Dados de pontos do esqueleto

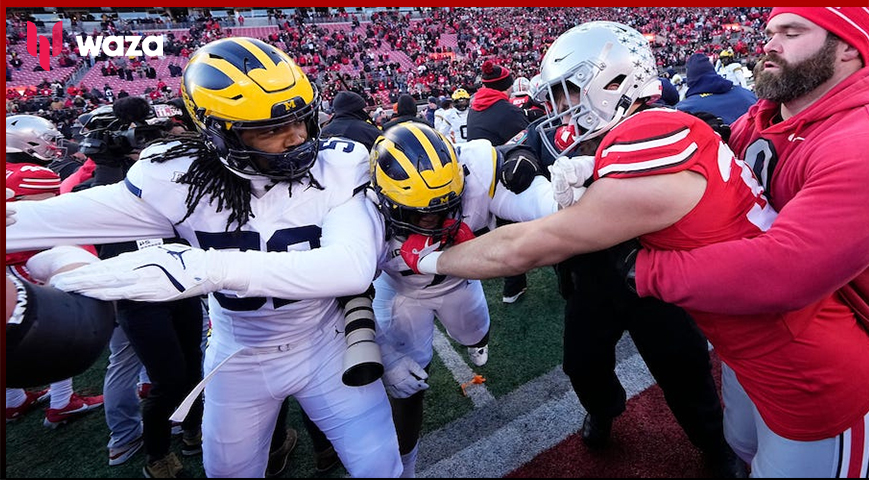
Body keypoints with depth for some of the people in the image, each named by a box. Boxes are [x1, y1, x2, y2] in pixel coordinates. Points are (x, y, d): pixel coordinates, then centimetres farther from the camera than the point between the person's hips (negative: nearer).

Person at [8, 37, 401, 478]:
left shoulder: (337, 168, -22)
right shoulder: (181, 178, -17)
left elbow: (354, 267, -38)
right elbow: (57, 217, -7)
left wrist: (213, 267, -45)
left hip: (324, 347, -1)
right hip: (239, 357, 2)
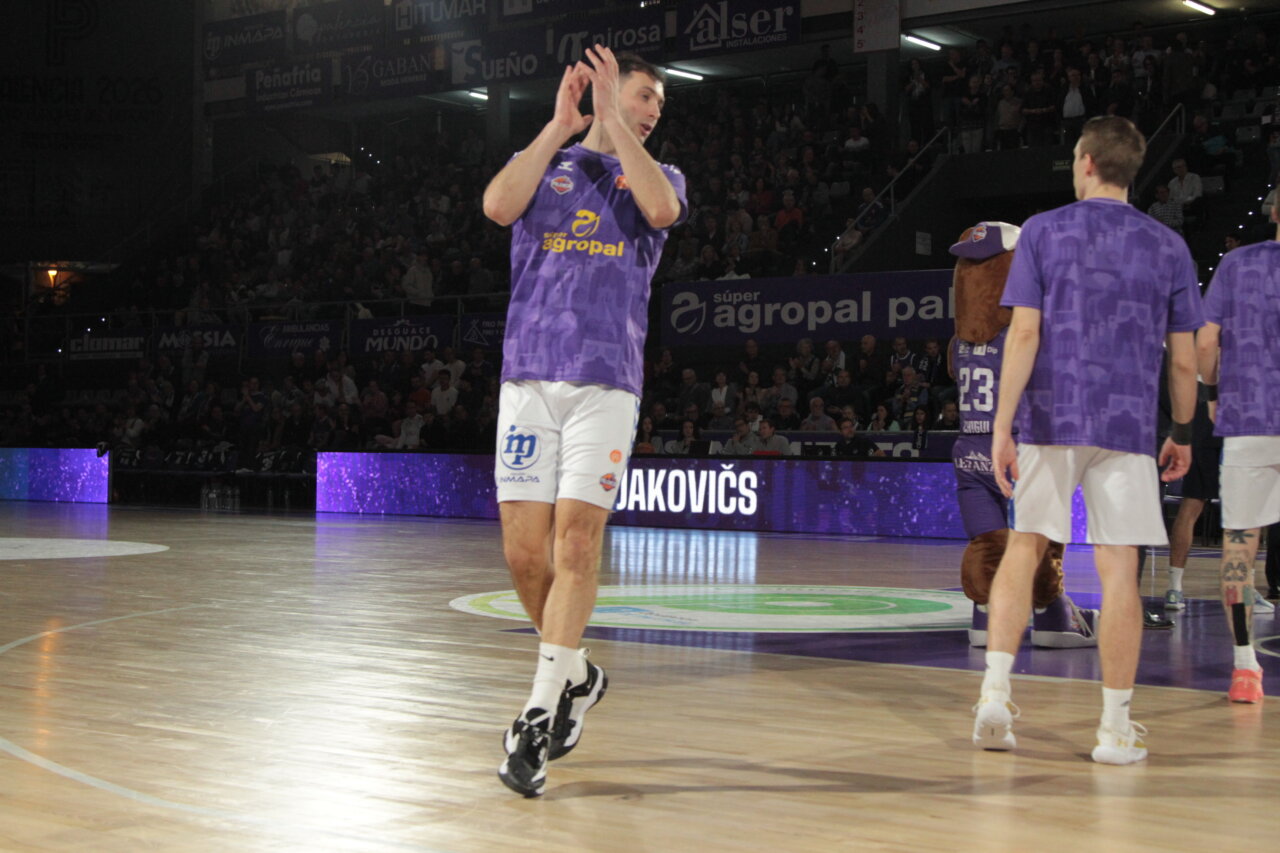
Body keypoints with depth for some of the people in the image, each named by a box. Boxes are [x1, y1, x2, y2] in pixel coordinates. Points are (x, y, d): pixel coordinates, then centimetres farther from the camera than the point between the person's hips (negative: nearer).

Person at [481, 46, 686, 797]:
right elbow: (498, 205, -6)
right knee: (524, 549, -3)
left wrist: (614, 124, -4)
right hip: (530, 376, 1)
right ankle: (575, 676, 20)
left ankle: (537, 715, -10)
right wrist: (560, 127, -2)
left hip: (608, 383, -1)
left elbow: (662, 209, -8)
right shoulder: (545, 163, 17)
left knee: (576, 539, -13)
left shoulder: (658, 175, 18)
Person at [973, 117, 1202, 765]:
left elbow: (1024, 334, -7)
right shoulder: (1168, 248, 7)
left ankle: (993, 695, 1)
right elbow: (1183, 359, 6)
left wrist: (1002, 426, -8)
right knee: (1119, 573, 2)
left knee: (1023, 551, 11)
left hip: (1049, 421, 0)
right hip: (1127, 427, 0)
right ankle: (1116, 728, 6)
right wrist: (1183, 435, 19)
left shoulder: (1043, 232, 2)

- INSTRUÇÕES DA TAREFA: Por favor, redigite sem nenhuma alteração todas as linhas das entradas acima, omitindo as imagens.

- ESPAÇO DA RESPOSTA:
Body keypoints with depth for some of the people in the image, each named by a box. Boxes are [x1, y1, x2, y2] in pixel coordinates. Points are (x, y, d): pixel coordinates, then centimetres farther from the camera than the point between the person's hips (negative: nearer).

Person at [8, 37, 401, 478]:
left shoulder: (337, 168, -22)
right shoulder: (181, 178, -17)
left elbow: (354, 267, -38)
right elbow: (57, 217, -7)
left wrist: (213, 267, -45)
left hip: (324, 347, -1)
right hip: (239, 357, 2)
Body keypoints with depth for some of the people in the image, each named by a box. Boxes are [x1, y1, x2, y2] in pixel coordinates. Points are (x, y, d): pixel coordinates, then centimetres farther from the camera than the point between the person's hips (negative: nearer).

Person at [481, 46, 686, 797]:
right elbow: (498, 205, -6)
right knee: (524, 549, -3)
left wrist: (614, 124, -4)
right hip: (530, 376, 1)
right ankle: (575, 676, 20)
left ankle: (537, 715, -10)
right wrist: (560, 127, -2)
left hip: (608, 383, -1)
left elbow: (662, 209, -8)
right shoulder: (545, 163, 17)
left knee: (576, 539, -13)
left shoulder: (658, 175, 18)
Person at [973, 117, 1202, 765]:
left elbow: (1024, 334, -7)
right shoulder: (1168, 248, 7)
left ankle: (993, 695, 1)
right elbow: (1183, 359, 6)
left wrist: (1002, 426, -8)
right knee: (1119, 573, 2)
left knee: (1023, 551, 11)
left hip: (1049, 421, 0)
right hip: (1127, 427, 0)
right ankle: (1116, 728, 6)
right wrist: (1183, 435, 19)
left shoulder: (1043, 232, 2)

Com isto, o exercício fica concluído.